#### Objective
Please write out everything from the line containing "Rendered at 1654 by 1241 pixels." down to the line containing "picture [188, 0, 1441, 1241]" again, switching "bounding box" to "enclosing rectangle" and keeping all else unchanged.

#### Record set
__________________________________________________
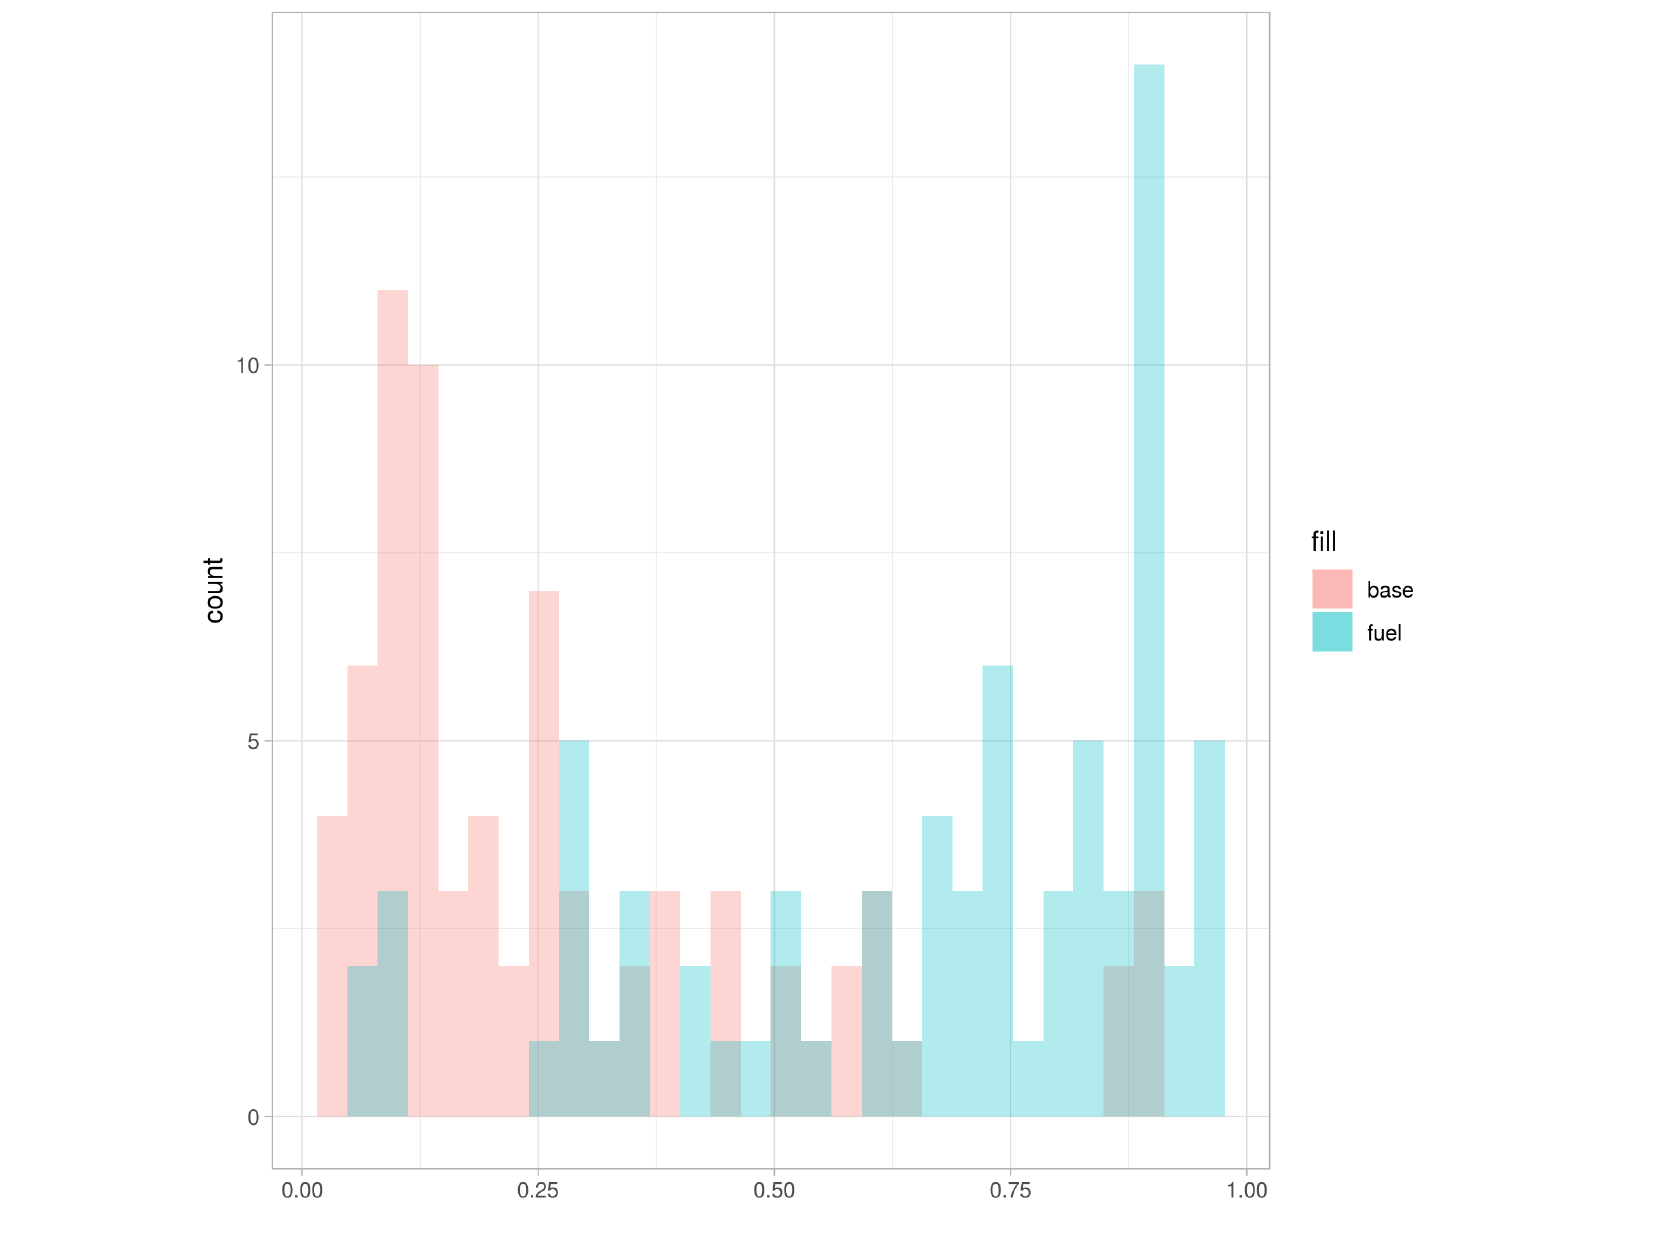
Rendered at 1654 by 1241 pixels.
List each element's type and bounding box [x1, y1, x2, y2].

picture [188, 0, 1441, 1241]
__________________________________________________
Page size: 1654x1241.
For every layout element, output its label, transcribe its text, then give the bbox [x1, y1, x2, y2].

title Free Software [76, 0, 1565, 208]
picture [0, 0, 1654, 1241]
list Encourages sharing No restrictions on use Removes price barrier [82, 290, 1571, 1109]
__________________________________________________
#### Reply
Rendered at 1654 by 1241 pixels.
List each element's type and enclosing rectangle [x1, y1, x2, y2].

picture [188, 0, 1441, 1241]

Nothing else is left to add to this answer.